A partir daí, Padre Alcides foi incumbido da missão de receber e apoiar dois padres que estavam chegando da Itália para trabalhar como missionários em Paulo Afonso. Os padres Lourenço Tori e Mário Zanetta, seminaristas da mesma época mas, de regiões diferentes, chegaram em Paulo Afonso no dia 24 de maio de 1969, trazidos pelo padre João Evangelista e entregues ao padre Alcides na Diocese de Paulo Afonso.
Enquanto padre Mário Zanetta cuidava da parte burocrática e das viagens à serviço da Diocese, padre Lourenço Tori dedicava sua vida aos pobres, indo ao encontro dos mais carentes e não admitindo que estas pessoas passassem fome. Normalmente fazia questão de levar alimentos para as mesas dos mais necessitados. Esteve sempre presente nas localidades mais humildes, onde procurava compreender e vivenciar as adversidades, e de alguma forma ajudar nas necessidades materiais e espirituais.
O DIA DA TRAGÉDIA
No dia 3 de fevereiro de 1973, esteve ajudando nos serviços da construção e ampliação da Casa das Freiras e enquanto retornava pilotando sua motocicleta para atender outro compromisso, sofreu um trágico acidente que tirou sua vida. O Padre foi atropelado por um caminhão basculante que saia de dentro do canal que estava sendo aberto para o reservatório da usina Paulo Afonso Quatro.
Pouco tempo depois, no local do acidente no Bairro Panorama, foi construída a Igreja de São Lourenço.
ELE FEZ MUITA FALTA
A morte do Padre Lourenço causou grande comoção na sociedade. A cidade parou em desespero e lágrimas. Mesmo em pouco mais de quatro anos de convívio em Paulo Afonso, Padre Lourenço criou um vínculo gigantesco de amizade com o povo do Bairro Mulungú (atual Tancredo Neves) onde passou a maior parte do seu tempo, ajudando a construir moradias e convivendo com pessoas humildes, idosos e principalmente, as crianças que ele sempre visitava nos recreios das "Escolas Casa da Criança" por onde passava.
Padre Lourenço ajudou muito às camadas carentes da população, principalmente quando a Chesf estava demarcando área e desalojando os moradores do Riacho do Grito onde atualmente estão instalados o reservatório e a Usina Paulo Afonso Quatro.

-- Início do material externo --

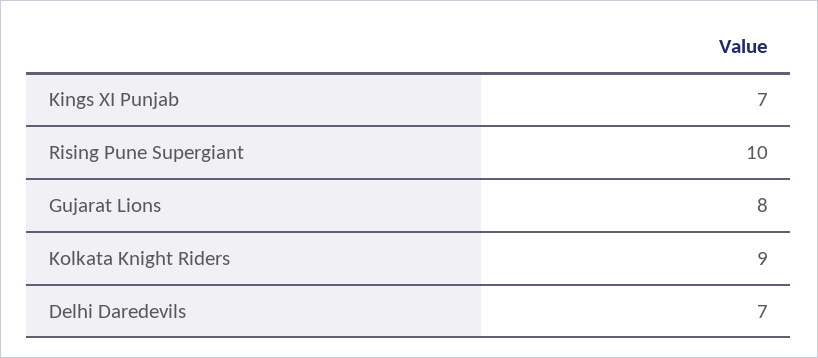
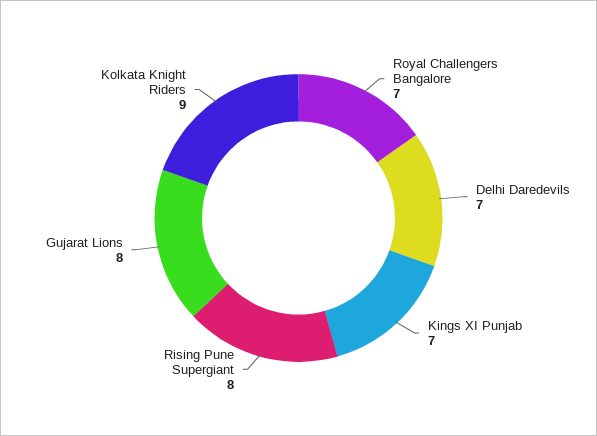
  {
    "Kings XI Punjab": 7,
-   "Rising Pune Supergiant": 10,
+   "Rising Pune Supergiant": 8,
    "Gujarat Lions": 8,
    "Kolkata Knight Riders": 9,
-   "Delhi Daredevils": 7
+   "Delhi Daredevils": 7,
+   "Royal Challengers Bangalore": 7
  }

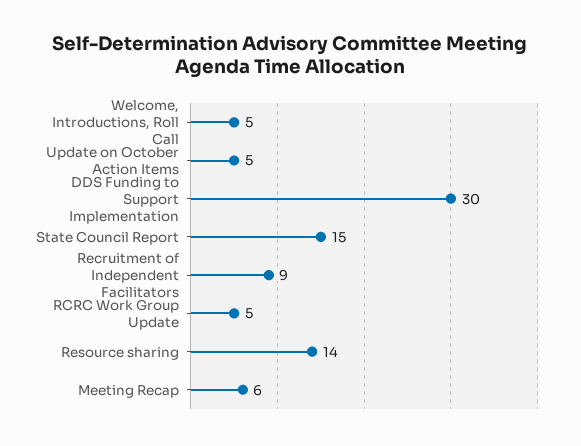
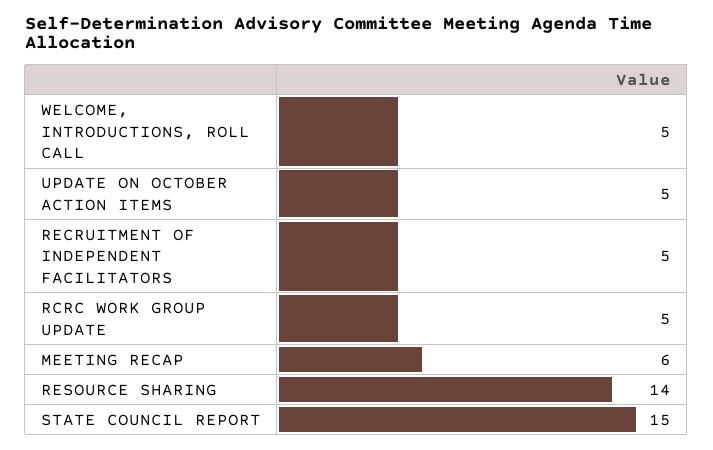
  {
    "Welcome, Introductions, Roll Call": 5,
    "Update on October Action Items": 5,
-   "DDS Funding to Support Implementation": 30,
    "State Council Report": 15,
-   "Recruitment of Independent Facilitators": 9,
+   "Recruitment of Independent Facilitators": 5,
    "RCRC Work Group Update": 5,
    "Resource sharing": 14,
    "Meeting Recap": 6
  }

Na base da força bruta com guardas, policiais, máquinas e tratores, os moradores humildes estavam sendo expulsos daquela comunidade onde viviam há alguns anos. Os padres: Lourenço, Mário Zaneta e Alcides se mobilizaram com outras autoridades e conseguiram barrar a ação da Chesf e exigiram dela o justo remanejamento das famílias para áreas apropriadas, com equipamentos, transporte dos seus mobiliários e contratação de pedreiros e ajudantes para erguer de forma urgente a suficiente quantidade de casas para aquelas famílias. Assim, através da intervenção dos padres e apoio da Justiça e da Polícia, a Chesf cumpriu as ordens e construiu pequenas casas para mais de duzentas famílias que foram transferidas daquela comunidade para o Bairro Mulungú em casas construídas por empreiteiras contratadas pela Chesf como a CINOC e CIBEL exclusivamente para essa finalidade.
As casas foram erguidas para servir aos moradores do Riacho do Grito e imediações. Pois a Chesf tinha pressa em construir o lago e a Usina Paulo Afonso Quatro, fato que realmente aconteceu.